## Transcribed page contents
Start of Block

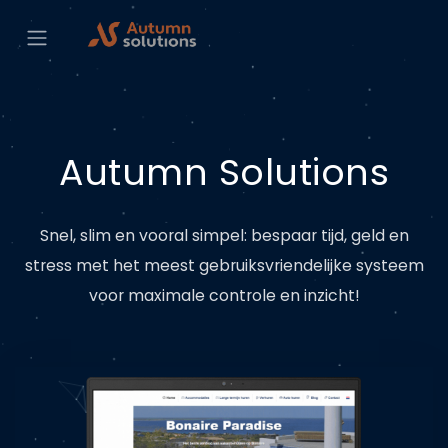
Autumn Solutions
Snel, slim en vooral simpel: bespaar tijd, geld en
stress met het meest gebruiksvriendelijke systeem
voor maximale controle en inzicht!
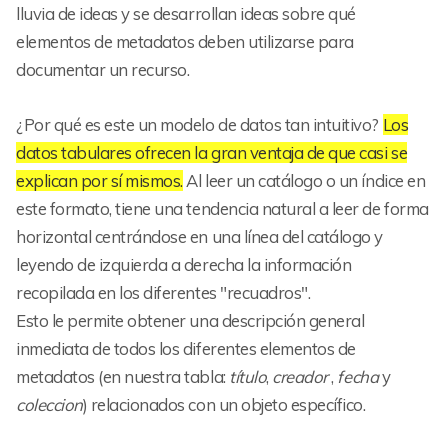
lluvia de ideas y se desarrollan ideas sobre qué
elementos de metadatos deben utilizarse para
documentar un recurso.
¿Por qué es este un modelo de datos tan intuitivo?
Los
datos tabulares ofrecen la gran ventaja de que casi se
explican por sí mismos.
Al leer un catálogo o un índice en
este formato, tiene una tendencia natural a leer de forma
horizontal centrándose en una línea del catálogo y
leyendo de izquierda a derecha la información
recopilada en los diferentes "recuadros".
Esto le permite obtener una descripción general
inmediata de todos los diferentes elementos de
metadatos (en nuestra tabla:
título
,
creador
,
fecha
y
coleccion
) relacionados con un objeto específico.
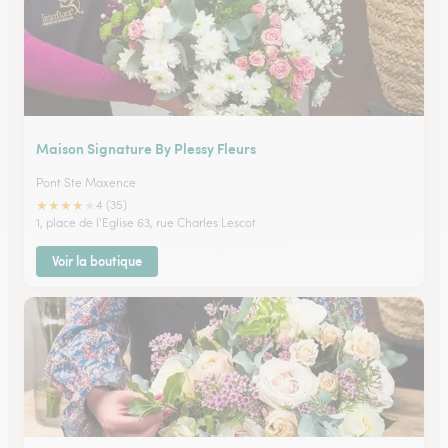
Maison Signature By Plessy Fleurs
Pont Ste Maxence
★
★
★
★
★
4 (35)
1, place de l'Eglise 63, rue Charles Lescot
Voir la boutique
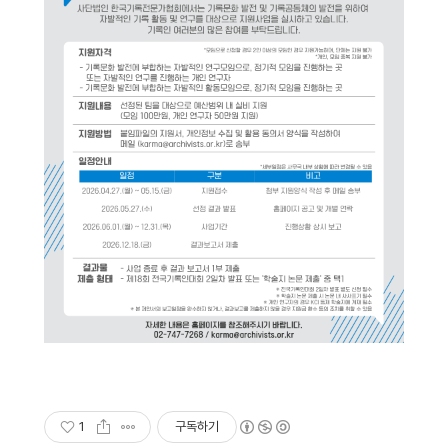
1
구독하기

End of Block
Start of Block

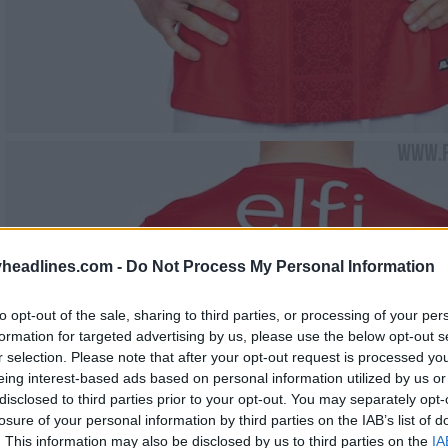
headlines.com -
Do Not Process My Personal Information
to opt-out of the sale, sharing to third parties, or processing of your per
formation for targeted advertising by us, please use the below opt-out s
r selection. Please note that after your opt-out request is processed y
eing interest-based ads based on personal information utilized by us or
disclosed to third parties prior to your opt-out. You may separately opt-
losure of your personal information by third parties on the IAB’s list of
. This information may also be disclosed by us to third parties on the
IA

End of Block

## Task objective
Every line above that holds the word "elementos" needs to be copied.

## Output below
elementos de metadatos deben utilizarse para
inmediata de todos los diferentes elementos de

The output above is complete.